Huntingdon’s is a cruel disease.
The progressive brain disorder, which has no cure, usually appears when people are in their 30s and 40s.
Early symptoms can include poor decision-making, change in personality, irritability, and anger. It ends with loss of mobility and cognition, then death.
Why am I writing about this?
Because three weeks ago I attended the funeral of my old high school and university friend Jeff Fast (pictured top, in the late 1970s), who died October 9 from the disease.
At over six feet tall and close to 200 pounds, as a young man Jeff was a boisterous, friendly and easy-going person.
After graduation from university in the early 1980s, he married Janice and became a teacher in Ontario. His first eight years were great—he was remembered warmly as a colleague and good educator.
But things began to change in the 1990s.
Nobody knew it, but Jeff had Huntingdon’s. It caused his personality to change. He had run-ins with the school administration. He grew short-tempered with students.
Soon, he lost his job. In 2001, he was asked to leave the home.
Then, in 2002, he got the diagnosis. The discovery came after his mother was found to have Huntingdon’s.
While glad to know what was causing his problems, it was still “a terrible thing for all of us,” Janice says from her home in Ontario.
“He had lost everything. And we had all lost so much, too.”
The years following the diagnosis were a pivotal time for her.
“My heart changed,” she says. “While those difficult years before the diagnosis could never be undone, God gave me a strong sense of what I was supposed to do—to care for him.”
As Jeff became progressively weaker and more confused, losing speech and the ability to walk, she visited him regularly in the hospital, taking care of his various needs.

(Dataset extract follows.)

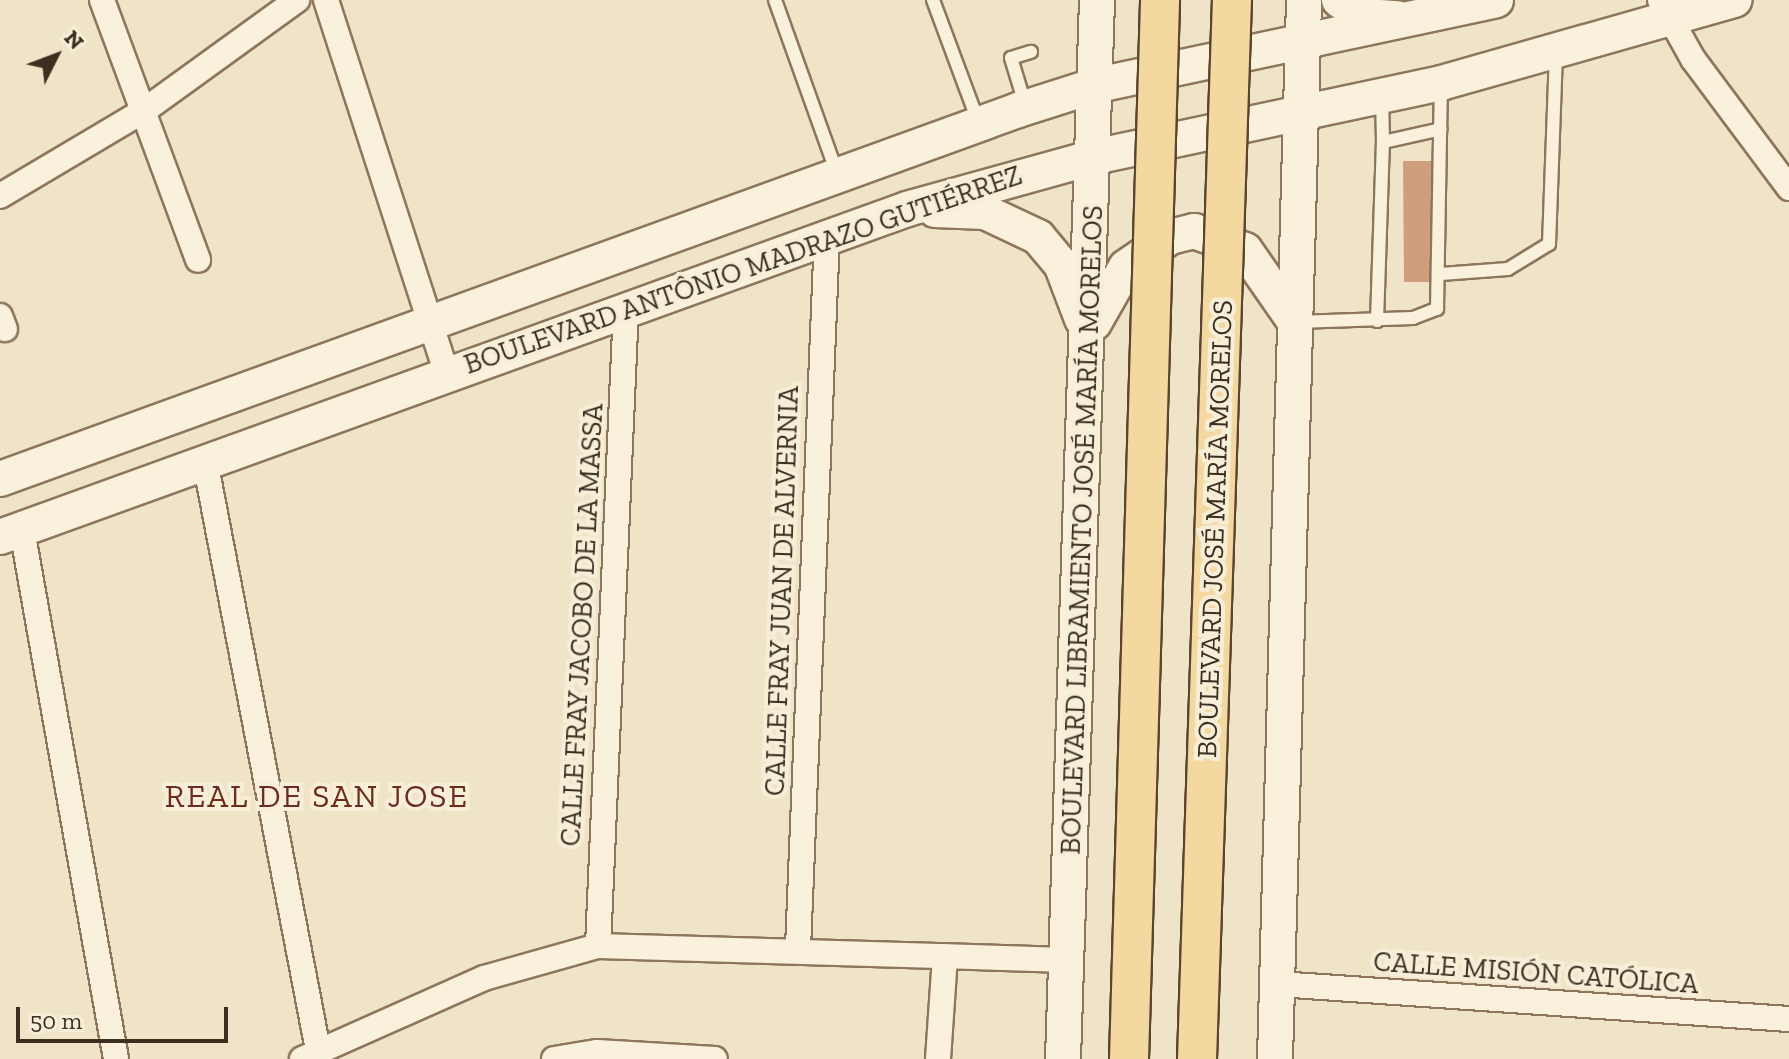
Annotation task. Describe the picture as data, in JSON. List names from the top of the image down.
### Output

She did it for him, but also for her children. The terrible thing about Huntingdon’s is that if one of your parents has it, there’s a 50 percent chance you will, too.
“I wanted them to know that, no matter what, they won’t be abandoned if they develop it.”
The night before he died, the family was with Jeff, telling him they loved him, that it wasn’t his fault.
Together, they remembered who he was before the disease stole him away.
Thinking about Jeff, it’s hard not to wonder how such a terrible disease could exist. Why would a loving God permit Huntingdon’s?
That question was also on the mind of Arthur Boers, an Anglican priest and long-time friend of Jeff’s who preached at his funeral.
“How do we make sense of a man dying at age 60, after enduring the wasting disease that also afflicted his mother?” he asked.
“How do we make sense of Janice being a young widow and young adult children losing their father? How do we make sense of things that went wrong in Jeff’s life, pains and sorrows, when he was so gifted and passionate and exuberant and larger-than-life?”
Our only response, he said, is not to try to figure it out, but to give testimony “to what we know and experience of God” through suffering.
This testimony does not explain suffering, he said, and “certainly does not solve the problem of suffering.”
But it does “hearten us, sustain us, help us carry on and move forward, testifying to who God is for us, to how we experience God’s accompaniment, and, yes, also to how we at times feel let down by God.”
As for Janice, she has no grand theological understandings about what happened. All she knows is that she needed to “lean on God again and again” to make it through each day.
“I don’t know why this came into our family, and I don’t spend time asking why,” she says. “In a way, it doesn’t matter. There is no clear answer.”
But the experience taught her that “no matter how big the challenge is, I don’t have to do it by myself. People from our church helped out in so many ways. I couldn’t have done it without them.”
Huntingdon’s, she says, “took so much away from Jeff, and from us as a family. But I no longer debate with God about it. I just lean on him for support.”